WHAT IS BEING ASKED:
Of the entries below, return exactly those lines that fall between the one containing "left eye: (663, 274)" and the one containing "right eye: (583, 246)", the two end lines included.

Dataset excerpts:
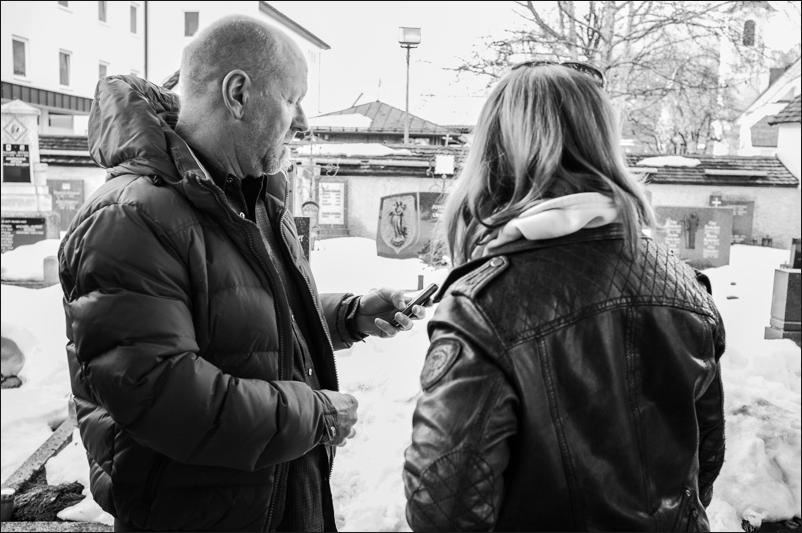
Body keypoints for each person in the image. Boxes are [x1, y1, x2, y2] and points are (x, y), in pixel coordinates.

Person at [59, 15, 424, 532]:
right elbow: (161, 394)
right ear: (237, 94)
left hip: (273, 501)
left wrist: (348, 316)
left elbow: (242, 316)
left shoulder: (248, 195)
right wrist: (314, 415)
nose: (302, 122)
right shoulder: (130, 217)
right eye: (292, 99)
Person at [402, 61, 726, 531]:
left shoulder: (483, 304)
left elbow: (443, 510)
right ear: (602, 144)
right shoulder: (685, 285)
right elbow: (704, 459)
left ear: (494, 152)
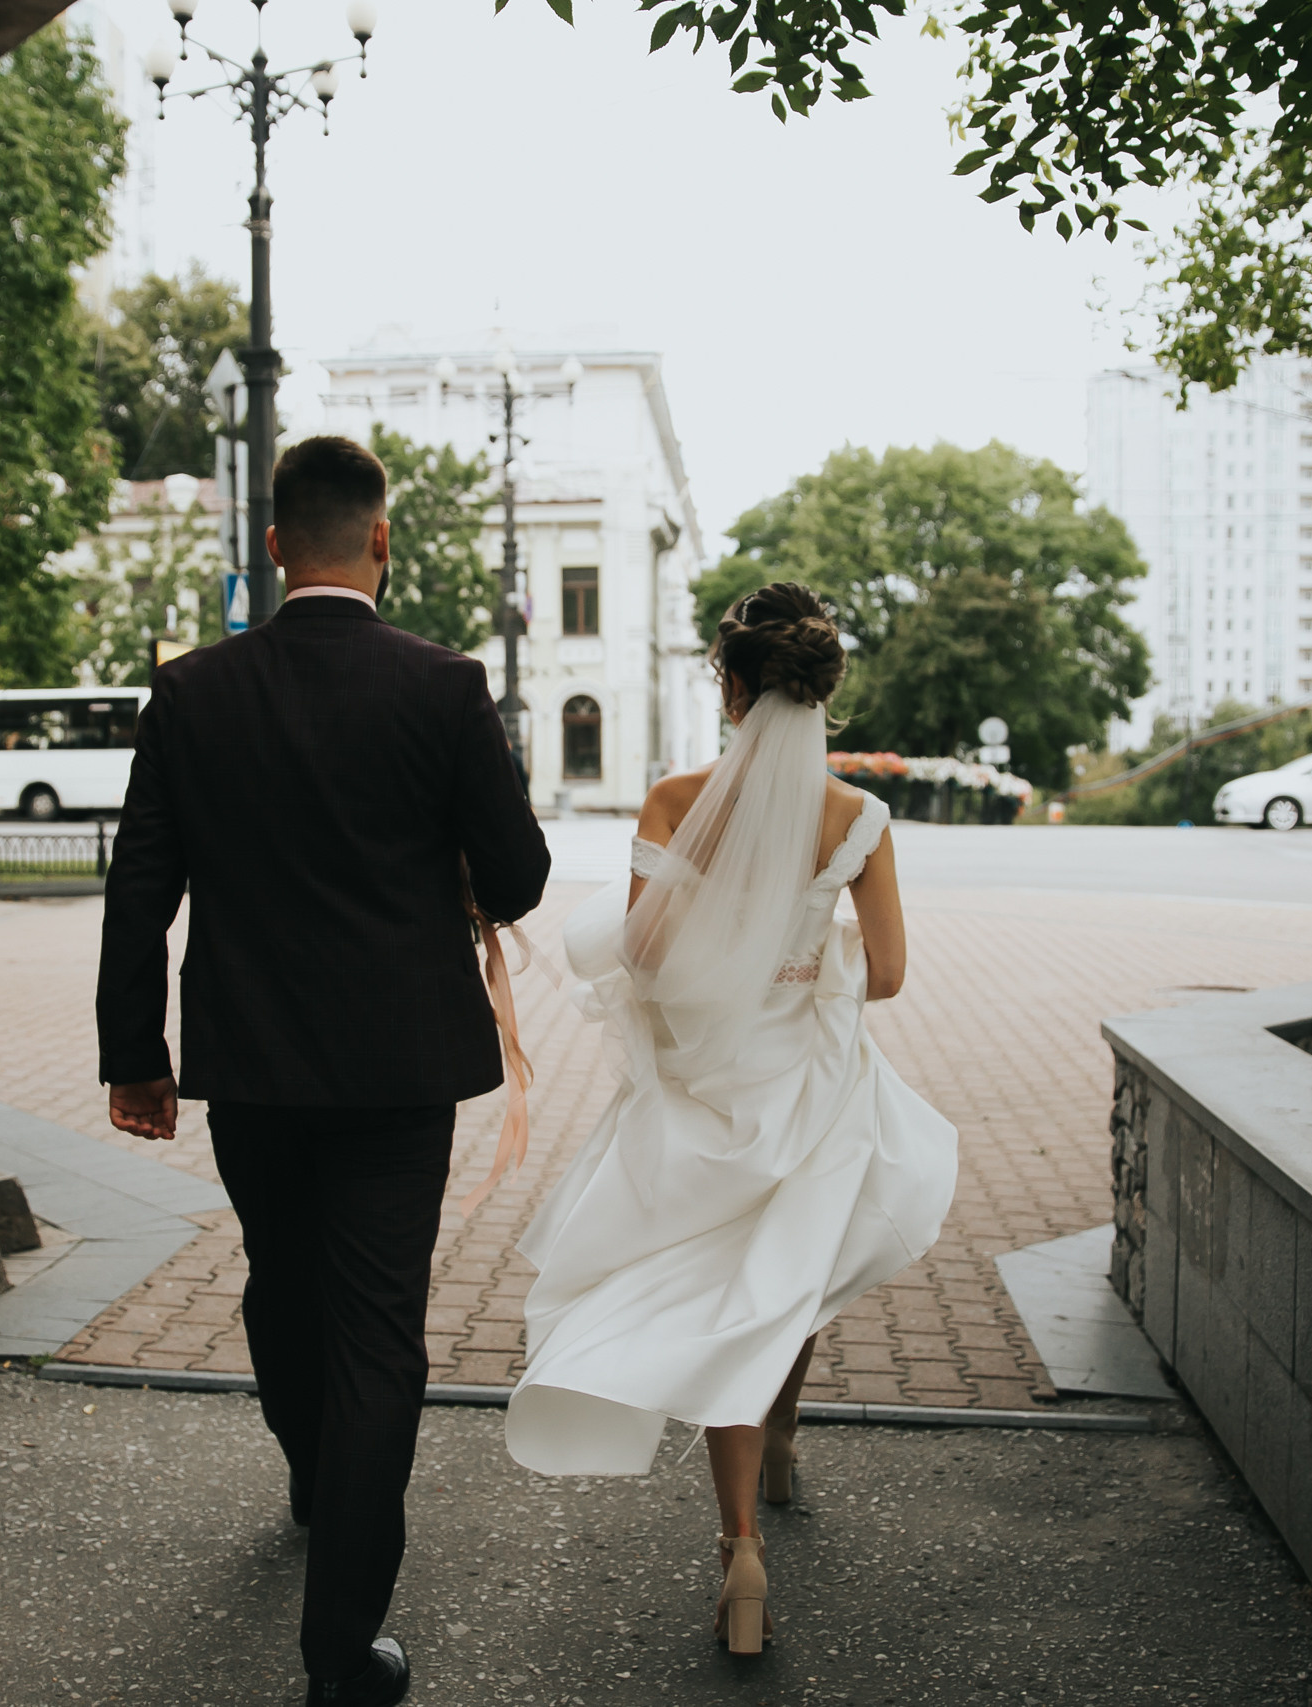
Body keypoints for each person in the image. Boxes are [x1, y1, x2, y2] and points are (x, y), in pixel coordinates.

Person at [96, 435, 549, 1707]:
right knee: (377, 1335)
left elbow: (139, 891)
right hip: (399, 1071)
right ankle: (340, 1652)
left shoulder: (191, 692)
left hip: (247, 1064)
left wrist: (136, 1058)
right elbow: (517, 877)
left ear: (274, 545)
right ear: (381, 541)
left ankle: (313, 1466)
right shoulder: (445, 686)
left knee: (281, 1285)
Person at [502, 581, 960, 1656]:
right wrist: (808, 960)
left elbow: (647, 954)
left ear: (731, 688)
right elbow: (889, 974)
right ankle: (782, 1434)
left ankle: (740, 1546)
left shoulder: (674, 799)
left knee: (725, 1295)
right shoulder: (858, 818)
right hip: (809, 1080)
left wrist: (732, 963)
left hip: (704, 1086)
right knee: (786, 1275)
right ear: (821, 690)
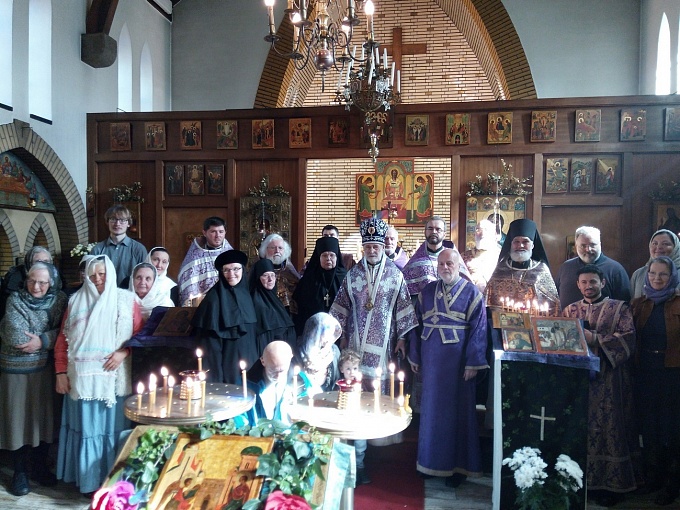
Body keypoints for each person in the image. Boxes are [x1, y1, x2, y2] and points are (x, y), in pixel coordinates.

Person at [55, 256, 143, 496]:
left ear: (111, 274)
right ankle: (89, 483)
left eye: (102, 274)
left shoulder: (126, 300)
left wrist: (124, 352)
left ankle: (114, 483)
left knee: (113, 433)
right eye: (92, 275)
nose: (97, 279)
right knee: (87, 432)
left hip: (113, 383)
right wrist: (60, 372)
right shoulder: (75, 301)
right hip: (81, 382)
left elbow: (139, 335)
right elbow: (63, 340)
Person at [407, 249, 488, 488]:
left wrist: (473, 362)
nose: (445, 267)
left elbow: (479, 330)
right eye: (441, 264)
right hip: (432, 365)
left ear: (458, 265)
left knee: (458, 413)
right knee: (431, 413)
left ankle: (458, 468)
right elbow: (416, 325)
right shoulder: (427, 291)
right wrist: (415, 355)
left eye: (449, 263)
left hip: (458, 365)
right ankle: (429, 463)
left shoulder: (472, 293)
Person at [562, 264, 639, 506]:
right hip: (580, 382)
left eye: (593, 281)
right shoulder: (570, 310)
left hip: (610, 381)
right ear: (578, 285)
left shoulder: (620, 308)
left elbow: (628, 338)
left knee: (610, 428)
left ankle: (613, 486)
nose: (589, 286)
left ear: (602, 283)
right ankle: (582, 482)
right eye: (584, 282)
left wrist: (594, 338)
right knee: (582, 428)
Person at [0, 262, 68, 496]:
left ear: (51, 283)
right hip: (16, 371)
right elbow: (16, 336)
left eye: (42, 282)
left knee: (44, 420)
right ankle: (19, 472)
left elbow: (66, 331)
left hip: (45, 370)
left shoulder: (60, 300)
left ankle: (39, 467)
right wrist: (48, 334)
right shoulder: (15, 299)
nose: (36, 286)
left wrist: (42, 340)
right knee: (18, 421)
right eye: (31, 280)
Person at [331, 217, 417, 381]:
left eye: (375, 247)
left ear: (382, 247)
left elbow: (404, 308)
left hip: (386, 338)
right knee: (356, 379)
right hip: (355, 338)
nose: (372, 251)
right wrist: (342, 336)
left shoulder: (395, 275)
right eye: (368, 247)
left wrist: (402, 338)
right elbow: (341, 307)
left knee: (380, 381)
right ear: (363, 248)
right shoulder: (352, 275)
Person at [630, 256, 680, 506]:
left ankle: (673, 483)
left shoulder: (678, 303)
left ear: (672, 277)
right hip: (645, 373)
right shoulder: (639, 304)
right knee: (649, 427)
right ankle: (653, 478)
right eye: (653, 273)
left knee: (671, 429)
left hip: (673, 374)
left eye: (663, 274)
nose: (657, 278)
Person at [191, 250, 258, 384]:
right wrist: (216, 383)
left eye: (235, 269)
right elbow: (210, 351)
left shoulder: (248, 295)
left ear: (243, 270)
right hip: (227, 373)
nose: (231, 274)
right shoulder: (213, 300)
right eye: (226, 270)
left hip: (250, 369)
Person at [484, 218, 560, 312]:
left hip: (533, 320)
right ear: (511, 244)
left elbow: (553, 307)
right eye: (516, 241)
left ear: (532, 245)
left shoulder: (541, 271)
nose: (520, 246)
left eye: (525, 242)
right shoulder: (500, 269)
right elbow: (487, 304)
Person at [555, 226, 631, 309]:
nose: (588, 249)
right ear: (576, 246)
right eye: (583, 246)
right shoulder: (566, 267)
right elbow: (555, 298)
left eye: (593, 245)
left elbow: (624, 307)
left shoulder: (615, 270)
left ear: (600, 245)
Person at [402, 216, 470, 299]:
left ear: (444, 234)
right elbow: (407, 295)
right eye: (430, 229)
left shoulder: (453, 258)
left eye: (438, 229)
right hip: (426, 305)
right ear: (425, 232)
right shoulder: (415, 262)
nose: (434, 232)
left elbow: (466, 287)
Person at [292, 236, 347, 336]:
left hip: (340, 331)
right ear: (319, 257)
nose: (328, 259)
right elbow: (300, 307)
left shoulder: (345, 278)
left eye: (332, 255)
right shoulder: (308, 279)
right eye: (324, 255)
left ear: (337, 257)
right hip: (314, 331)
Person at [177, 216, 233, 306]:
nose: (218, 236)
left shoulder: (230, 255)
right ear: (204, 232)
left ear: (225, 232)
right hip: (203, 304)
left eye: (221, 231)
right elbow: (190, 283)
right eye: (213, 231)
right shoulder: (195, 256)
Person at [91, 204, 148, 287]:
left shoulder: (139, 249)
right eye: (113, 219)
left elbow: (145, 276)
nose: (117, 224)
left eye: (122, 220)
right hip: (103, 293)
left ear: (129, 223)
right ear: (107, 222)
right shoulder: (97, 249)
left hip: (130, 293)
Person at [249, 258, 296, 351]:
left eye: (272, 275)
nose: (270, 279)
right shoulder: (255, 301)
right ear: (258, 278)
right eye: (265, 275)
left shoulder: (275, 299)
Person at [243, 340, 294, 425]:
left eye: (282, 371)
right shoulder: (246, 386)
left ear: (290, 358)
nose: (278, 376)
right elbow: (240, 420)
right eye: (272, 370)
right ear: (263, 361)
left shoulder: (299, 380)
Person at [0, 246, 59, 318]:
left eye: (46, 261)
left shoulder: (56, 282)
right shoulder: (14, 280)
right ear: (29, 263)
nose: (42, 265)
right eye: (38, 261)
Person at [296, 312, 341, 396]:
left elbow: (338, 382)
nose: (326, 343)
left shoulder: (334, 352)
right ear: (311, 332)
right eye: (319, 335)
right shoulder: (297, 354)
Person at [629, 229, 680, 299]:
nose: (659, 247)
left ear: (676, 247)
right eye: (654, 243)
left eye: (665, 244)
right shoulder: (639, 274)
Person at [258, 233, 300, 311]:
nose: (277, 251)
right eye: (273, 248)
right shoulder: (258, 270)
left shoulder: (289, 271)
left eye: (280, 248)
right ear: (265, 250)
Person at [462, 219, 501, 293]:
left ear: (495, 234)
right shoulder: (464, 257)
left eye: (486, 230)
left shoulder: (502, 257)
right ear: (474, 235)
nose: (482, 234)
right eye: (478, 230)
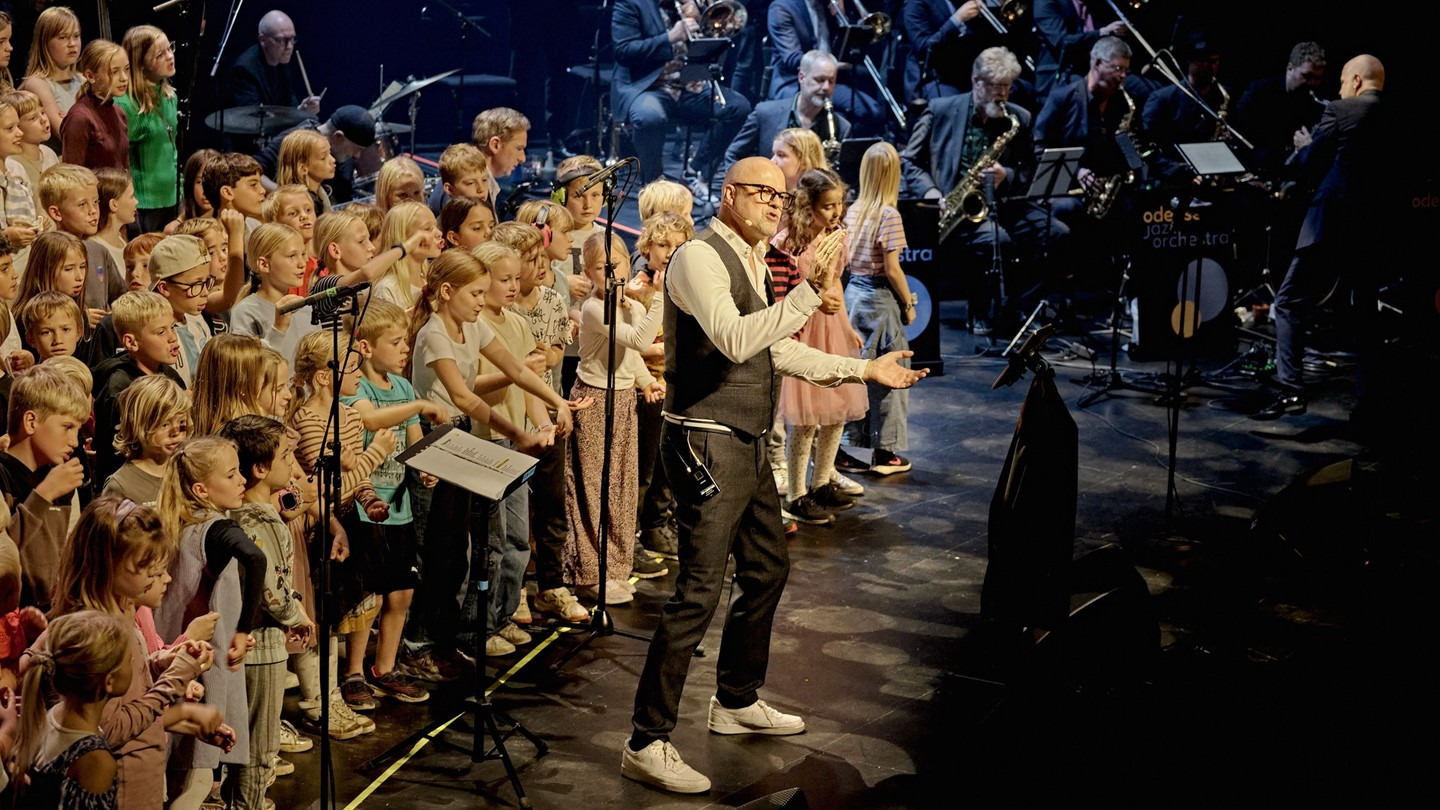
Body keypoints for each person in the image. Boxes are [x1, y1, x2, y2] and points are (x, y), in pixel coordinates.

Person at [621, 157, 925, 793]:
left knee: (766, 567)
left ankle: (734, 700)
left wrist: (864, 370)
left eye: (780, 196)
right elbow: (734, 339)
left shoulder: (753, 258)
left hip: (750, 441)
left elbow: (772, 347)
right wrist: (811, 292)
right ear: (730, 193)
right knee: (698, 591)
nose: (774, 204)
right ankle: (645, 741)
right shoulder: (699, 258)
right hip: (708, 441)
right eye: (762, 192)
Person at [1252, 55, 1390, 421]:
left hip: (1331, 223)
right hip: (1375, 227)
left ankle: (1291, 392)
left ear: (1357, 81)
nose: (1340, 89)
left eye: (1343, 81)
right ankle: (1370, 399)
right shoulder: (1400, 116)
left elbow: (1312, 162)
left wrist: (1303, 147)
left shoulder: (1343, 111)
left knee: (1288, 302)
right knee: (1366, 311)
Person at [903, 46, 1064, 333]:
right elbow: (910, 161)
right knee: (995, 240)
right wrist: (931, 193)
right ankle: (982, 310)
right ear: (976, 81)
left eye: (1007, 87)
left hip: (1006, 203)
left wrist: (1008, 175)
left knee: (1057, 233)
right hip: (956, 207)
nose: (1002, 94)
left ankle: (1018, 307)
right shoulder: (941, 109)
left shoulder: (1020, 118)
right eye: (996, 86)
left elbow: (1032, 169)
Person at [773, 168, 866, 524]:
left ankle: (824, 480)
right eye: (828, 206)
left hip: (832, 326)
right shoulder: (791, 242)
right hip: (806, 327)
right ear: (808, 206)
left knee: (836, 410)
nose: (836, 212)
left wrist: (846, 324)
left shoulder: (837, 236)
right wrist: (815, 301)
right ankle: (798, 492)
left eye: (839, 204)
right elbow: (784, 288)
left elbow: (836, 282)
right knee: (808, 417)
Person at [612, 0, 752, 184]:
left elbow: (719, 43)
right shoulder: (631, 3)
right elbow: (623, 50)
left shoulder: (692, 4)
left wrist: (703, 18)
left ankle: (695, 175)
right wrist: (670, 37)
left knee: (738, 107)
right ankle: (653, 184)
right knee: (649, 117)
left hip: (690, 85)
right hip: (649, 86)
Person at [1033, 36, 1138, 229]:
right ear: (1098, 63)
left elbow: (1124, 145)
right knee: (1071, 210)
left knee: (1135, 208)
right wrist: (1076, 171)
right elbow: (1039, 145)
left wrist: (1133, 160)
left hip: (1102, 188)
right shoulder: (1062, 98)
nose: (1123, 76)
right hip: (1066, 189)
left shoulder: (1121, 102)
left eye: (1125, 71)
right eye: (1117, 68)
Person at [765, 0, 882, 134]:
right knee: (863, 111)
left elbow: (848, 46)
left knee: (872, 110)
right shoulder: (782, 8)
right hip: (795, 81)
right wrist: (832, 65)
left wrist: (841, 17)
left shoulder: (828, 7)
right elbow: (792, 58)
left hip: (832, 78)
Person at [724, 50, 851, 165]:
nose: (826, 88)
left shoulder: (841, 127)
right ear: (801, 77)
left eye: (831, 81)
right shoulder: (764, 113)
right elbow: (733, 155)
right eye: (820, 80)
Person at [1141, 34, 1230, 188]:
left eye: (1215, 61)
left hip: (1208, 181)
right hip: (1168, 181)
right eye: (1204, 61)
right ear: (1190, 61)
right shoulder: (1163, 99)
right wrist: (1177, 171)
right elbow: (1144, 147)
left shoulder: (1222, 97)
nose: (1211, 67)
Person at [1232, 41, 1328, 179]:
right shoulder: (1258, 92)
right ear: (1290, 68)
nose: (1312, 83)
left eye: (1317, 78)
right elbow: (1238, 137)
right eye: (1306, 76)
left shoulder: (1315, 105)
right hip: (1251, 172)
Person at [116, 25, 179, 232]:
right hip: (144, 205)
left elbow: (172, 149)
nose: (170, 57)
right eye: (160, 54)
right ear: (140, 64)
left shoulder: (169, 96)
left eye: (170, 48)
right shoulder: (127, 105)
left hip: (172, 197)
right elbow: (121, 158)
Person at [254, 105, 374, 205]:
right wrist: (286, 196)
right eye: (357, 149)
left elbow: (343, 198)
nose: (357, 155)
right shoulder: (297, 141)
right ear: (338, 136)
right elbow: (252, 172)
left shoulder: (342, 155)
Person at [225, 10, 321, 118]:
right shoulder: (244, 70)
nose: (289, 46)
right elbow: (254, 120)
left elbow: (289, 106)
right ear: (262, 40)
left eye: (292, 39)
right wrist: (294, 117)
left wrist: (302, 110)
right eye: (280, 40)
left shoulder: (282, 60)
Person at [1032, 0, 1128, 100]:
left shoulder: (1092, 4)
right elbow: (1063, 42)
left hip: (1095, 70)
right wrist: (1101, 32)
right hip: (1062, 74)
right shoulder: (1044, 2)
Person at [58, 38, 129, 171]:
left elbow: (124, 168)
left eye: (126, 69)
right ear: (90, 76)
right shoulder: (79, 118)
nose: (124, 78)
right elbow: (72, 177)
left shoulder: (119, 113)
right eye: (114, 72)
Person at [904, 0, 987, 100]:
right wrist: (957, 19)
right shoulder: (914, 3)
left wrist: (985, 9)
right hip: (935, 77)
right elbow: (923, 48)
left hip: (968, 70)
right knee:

RESPONSE TO THE TASK:
left eye: (663, 274)
nose: (657, 278)
Person at [191, 250, 258, 384]:
right wrist: (216, 383)
left eye: (235, 269)
right elbow: (210, 351)
left shoulder: (248, 295)
left ear: (243, 270)
right hip: (227, 373)
nose: (231, 274)
right shoulder: (213, 300)
right eye: (226, 270)
left hip: (250, 369)
Person at [484, 218, 560, 312]:
left hip: (533, 320)
right ear: (511, 244)
left elbow: (553, 307)
right eye: (516, 241)
left ear: (532, 245)
left shoulder: (541, 271)
nose: (520, 246)
left eye: (525, 242)
right shoulder: (500, 269)
right elbow: (487, 304)
Person at [555, 226, 631, 309]:
nose: (588, 249)
right ear: (576, 246)
right eye: (583, 246)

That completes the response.